The Shame of Belonging to SWAL

The author, Omari Jackson

There are some journalists whose duty is to write and talk about sports and the Sports Writers Association of Liberia is their organization. In their discussions, they talk about sports and they follow athletes as they grow in their careers.

They also follow athlete and make them know how important they are, and how much they stand to gain, if all goes well.

They criticize to ensure improvement and not to destroy a player’s passion for his game. Much attention is on the player and not on a foreign player, who lives thousands of miles away.

For many of us, that was how we were taught to do, and how we did it. Before the civil crisis, sports and sportsmen had the best of time.

Particularly in football, athletics and basketball, sports writers followed players as they moved on to major professional leagues in Europe and America.

Sadly, Liberian footballers who moved to America did not make any impression in either soccer or basketball. Their absence created a vacuum at home that could not be filled.

We created our stars and gave them nicknames: ‘Armstrong’ (Joe Nagbe), the ‘Most Celebrated Player’ (James Salinsa Debah) and the eventual king of the turf ‘Wizard Dribbler” (George Weah), just to name a few.

It was the best of times to talk and write about sports. On the radio, were names like the late Herbert Grigsby, Cyrus Badio and Patrick Manjoe. Badio and Manjoe later came up with the breakfast show CyrusPat Show that took the nation by storm.
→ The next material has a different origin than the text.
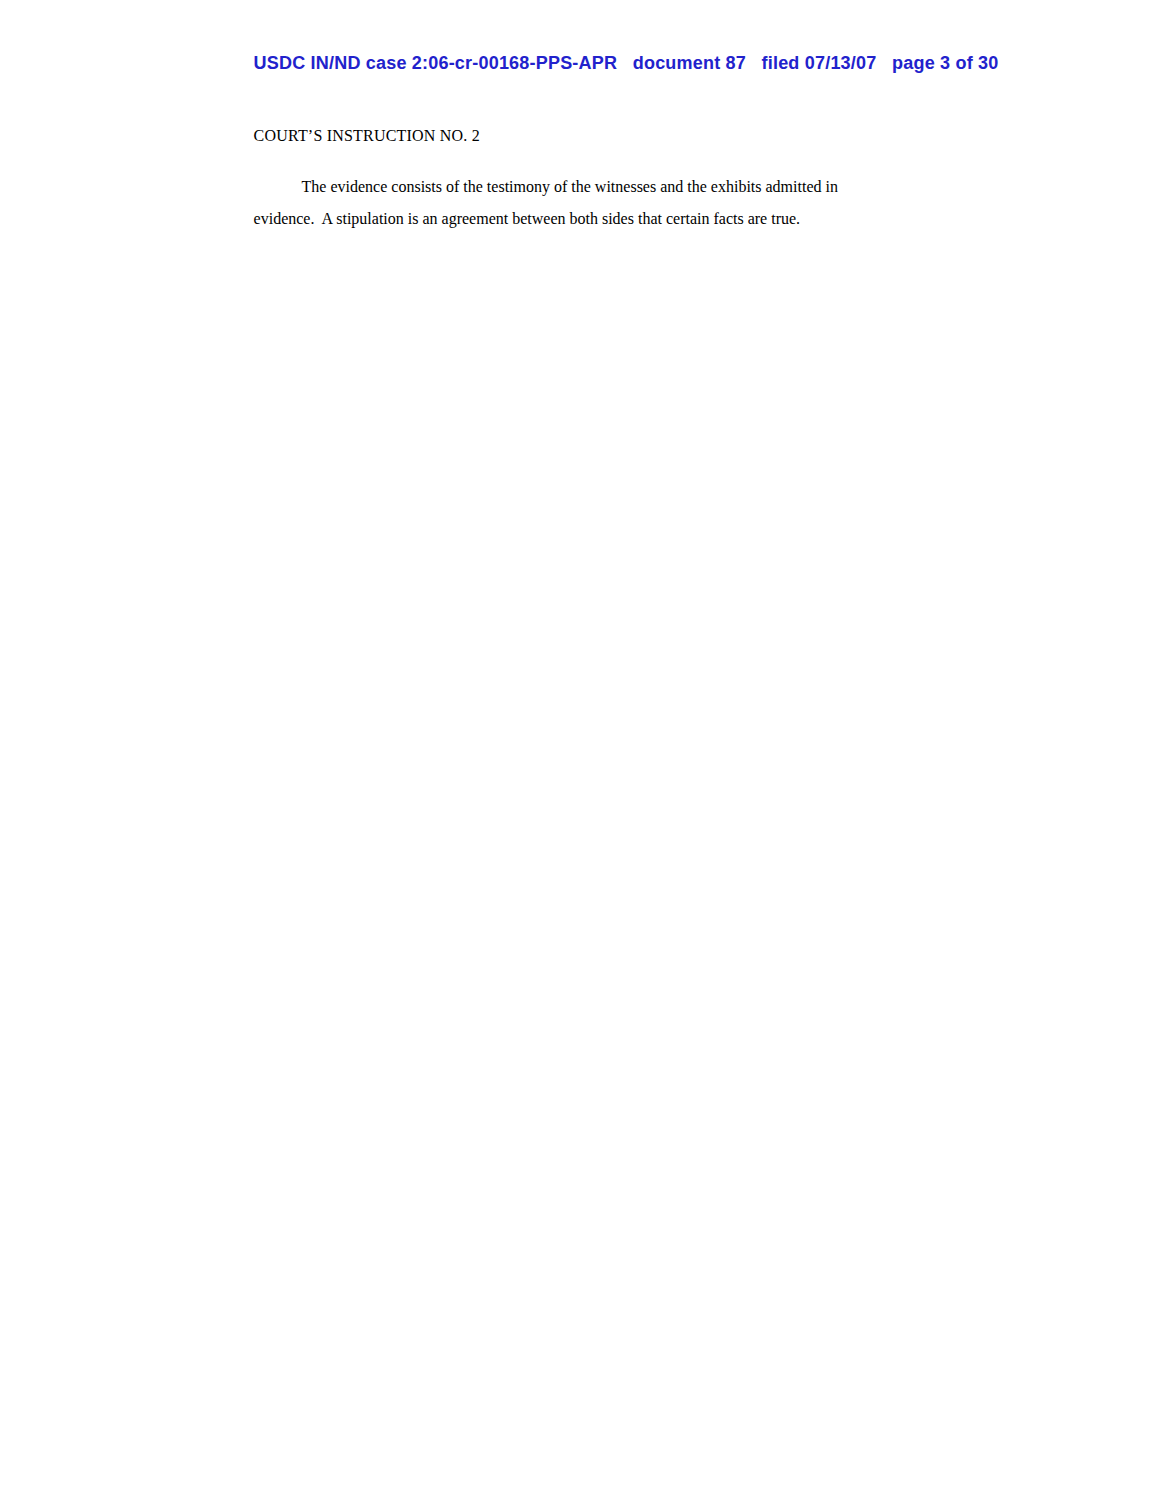USDC IN/ND case 2:06-cr-00168-PPS-APR document 87 filed 07/13/07 page 3 of 30
COURT’S INSTRUCTION NO. 2
The evidence consists of the testimony of the witnesses and the exhibits admitted in evidence. A stipulation is an agreement between both sides that certain facts are true.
Those broadcasters made listening to radio an exciting adventure. They were devoted to our players and the players loved them for it.

On the writing side, I and others like Gabriel da Costa, Akosa Ike, Emmanuel Williams, Hassan Kiawu, Simon Reeves, Momolu V. O. Sirleaf, the late Klon Hinneh, Mattor Harris, James B. Carter, Bana Sackie, made sports writing a wonderful experience.

The war, that animal of progress, brought all our things to a halt, and like Chinua Achebe said, “Things fell apart and the center could no longer hold.”

Today, we live in a new era, a period of instant communication in which the internet has made the work of a sport writer less challenging. And the best sports writers can now do is ‘copy what others have written and for another audience and publish them in their newspapers’ and they are known as ‘sports writers.’ What a shame!

What has the Sports Writers Association of Liberia, SWAL, brought into the development of the sports writer? I am aware of a couple of seminars but the results have been the same, stealing articles from the internet.

Since my return, I have observed SWAL in serious confrontation with the Liberia Football Association when it is not able to address its members’ passion to promote European football over local sports.

I have also heard radio presenters who read step-by-step career growth of foreign players at the expense of local players.

When the Amputee Lone Star won the Cup of Nations’ trophy the 3rd time, the SWAL was silent about that achievement.

When the national team, Lone Star suffered its worst humiliation defeat against Nigeria, SWAL remained mum.

When former national team players Mark Fino and Pete Roberts and administrator David L. Bropleh passed in 2013, the SWAL was nowhere to identify with the families. As I write, Experience Sayon Davis and Joker Wreacher both suffered from stroke and the SWAL has not made any attempt to go tell them ‘don’t mind.’ Sayon was a member of the Lone Star that in 1979 won the 6-Nation Tournament.

The SWAL or its members are not interested in the local boy who after several attempts managed to beat 32 and to set his local team afire with delight.

One of the initiatives that made SWAL relevant: the Herbert Grigsby Forum is gone, and what does SWAL have left?

SWAL election is coming up and there are issues about money credited and repaid. That is pure nonsense!

Sometimes I feel ashamed to be a sports writer, but I have been writing for the last several years and I find it difficult to quit. I have also been writing shorts stories and I think I must continue, for at least, Criminal lawyer Jason Doe, the hero of my mystery stories, will ensure that justice is done.